Ross did not have to look too far for inspiration for her capturing the entity that is Grace Davis. The actress is the daughter of Diana Ross and there are aspects of Davis that recall the former leader of the Supremes. The Rock and Roll Hall of Fame inductee may have provided a starting point for her daughter’s characterization of Davis but sharing fame and being at a career crossroads is it. From the moment the Blackish star explodes off the screen in The High Note, it feels raw from the point of view that every artist wants to control their own destiny. There is an innate frustration with where Davis’ career lies currently, and Maggie feels it too. The mystery, for us, is how everyone involved will approach this fork in the career road. The actress brings a humanity to Davis that is unique. Too often, performers “mail it in” when faced with tackling a role that seems to be an archetype. That could easily have been the case with Ross, especially with who her mother is … and in fact, may have been an element that could have had her turning down the role. Instead, she forged ahead and took the challenge and made it uniquely her own and as such, our opinion of her talent shot ever higher.

Hollywood has had its fair share of films about music superstars, but everything about Ganatra’s film feels singular. An enormous amount of credit has to be laid at the feet of Johnson. The actress, who achieved wide fame (if not acclaim) from her work on the Fifty Shades of Grey movies, isn’t simply content utilizing her doe-eyed innocence to convey her character’s lot in life. After a visit to see her father (played ever so subtly by Bill Pullman), everything that has been conveyed about Maggie up until that point comes rushing to the forefront, and what it is that drives her is crystal clear. It is at that point that the audience’s investment in the direction of Maggie’s life and career (and by larger extent, where this film ventures next) starts to pay off in from that emotive investment in the first two acts. Johnson has to meticulously thread a needle with every aspect of her character’s orbit. That is no easy task. Whether it’s her interactions with Davis, Cliff, Robertson, heck even Gail—each showed how much the actress has grown in a short amount of time.

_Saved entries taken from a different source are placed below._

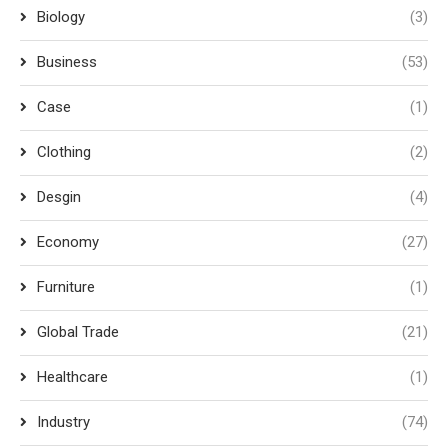
Biology
(3)
Business
(53)
Case
(1)
Clothing
(2)
Desgin
(4)
Economy
(27)
Furniture
(1)
Global Trade
(21)
Healthcare
(1)
Industry
(74)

Now, The High Note is not the most complicated of stories—nor is it required to be. Its timing is everything. With a legion of souls stuck at home seeking any kind of hope that Hollywood can offer through its seismic storytelling potential, the film does not simply rest on its laurels and coasts from opening to closing credits. It tackles a few challenging issues, surprisingly those mostly reside in the neighborhood of self-doubt.

What is so resonant about the film is that this is a story about pursuing a dream and believing in oneself—regardless of what arena those dreams reside. The flick just happens to be about the glamourous life of the music industry within the landscape of Los Angeles, aka La La Land. It may seem like the simplest of premises, but the heart of the film transcends pop culture aspiration. It also validates that whatever your ambitions are … they matter. There are a whole lot of dreams laid out in The High Note. There are the obvious ones expressed by the leads. But Cube’s Jack has his goals—for his client and for himself. Everyone is reaching for that pie in the sky and what it uniquely means to them. Where The High Note triumphs most is drawing dreamers into its web and inspiring us to subjugate the doubts that cloud our endeavors and to persevere—regardless of what stands in the way.

The High Note premieres at home May 29.